The raid, which took place on Friday and included several central Wellington streets, involved officers searching for clandestine methamphetamine labs as part of Operation Titan.
While the apartment is in van Bohemen’s name, he is currently based in New York as chair of the UN Security Council, and the apartment is occupied by his adult children.
Police told media they had acted on incorrect information, and had since apologised.
A statement issued by the Ministry of Foreign Affairs and Trade released a statement on behalf of van Bohemen, requesting media respect the privacy of his children.
Van Bohemen is a well-respected diplomat, with a legal career that saw him appear in the Privy Council in London twice.
A Victoria University alumnus, van Bohemen graduated with a Bachelor of Laws with first class honours and Bachelor of Arts in English.
He started his career with the Ministry in 1982 in the legal division, before working at the New Zealand Mission to the United Nations in New York.
After 14 years at the Ministry he worked as a senior solicitor at Russell McVeagh’s Auckland offices, before becoming Deputy Permanent New Zealand Representative at the New Zealand Mission in New York during New Zealand's membership of the UN Security Council in 1993/94.

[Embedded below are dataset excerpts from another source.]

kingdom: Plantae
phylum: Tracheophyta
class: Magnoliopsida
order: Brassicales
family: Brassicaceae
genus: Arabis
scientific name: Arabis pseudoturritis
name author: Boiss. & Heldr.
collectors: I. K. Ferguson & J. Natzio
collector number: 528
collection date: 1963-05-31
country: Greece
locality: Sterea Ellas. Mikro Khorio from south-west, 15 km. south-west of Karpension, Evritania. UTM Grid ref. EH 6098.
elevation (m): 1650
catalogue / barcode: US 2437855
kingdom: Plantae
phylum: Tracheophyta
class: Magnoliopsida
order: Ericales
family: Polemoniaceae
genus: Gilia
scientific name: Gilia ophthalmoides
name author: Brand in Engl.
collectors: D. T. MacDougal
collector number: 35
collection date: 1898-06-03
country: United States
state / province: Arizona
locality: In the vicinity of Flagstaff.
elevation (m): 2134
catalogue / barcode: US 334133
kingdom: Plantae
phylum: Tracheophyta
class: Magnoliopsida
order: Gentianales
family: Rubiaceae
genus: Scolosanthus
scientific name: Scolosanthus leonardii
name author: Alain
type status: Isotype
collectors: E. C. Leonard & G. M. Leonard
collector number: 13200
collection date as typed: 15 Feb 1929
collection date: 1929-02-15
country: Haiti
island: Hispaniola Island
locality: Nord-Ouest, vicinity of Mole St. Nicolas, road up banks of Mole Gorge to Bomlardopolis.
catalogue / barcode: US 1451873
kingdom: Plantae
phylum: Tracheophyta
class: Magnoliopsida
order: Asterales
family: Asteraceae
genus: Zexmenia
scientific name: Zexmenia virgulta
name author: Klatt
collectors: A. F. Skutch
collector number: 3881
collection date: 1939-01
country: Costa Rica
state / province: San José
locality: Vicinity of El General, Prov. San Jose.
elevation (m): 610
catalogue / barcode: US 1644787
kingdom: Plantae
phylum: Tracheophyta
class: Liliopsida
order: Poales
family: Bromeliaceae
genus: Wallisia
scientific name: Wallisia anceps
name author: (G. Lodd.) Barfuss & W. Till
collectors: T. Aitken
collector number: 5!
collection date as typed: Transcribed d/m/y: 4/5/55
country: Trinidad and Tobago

He was also a senior solicitor then a partner for eight years at Buddle Findlay's Auckland offices and a partner at Chen Palmer in Wellington.
He is now New Zealand’s Permanent Representative to the United Nations.
Before this, he was Deputy Secretary at the New Zealand Ministry of Foreign Affairs and Trade, responsible for Multilateral and Legal Affairs, overseeing the Ministry’s Consular Division, Environment Division, International Security and Disarmament Division, Legal Division, and United Nations, Human Rights & Commonwealth Division.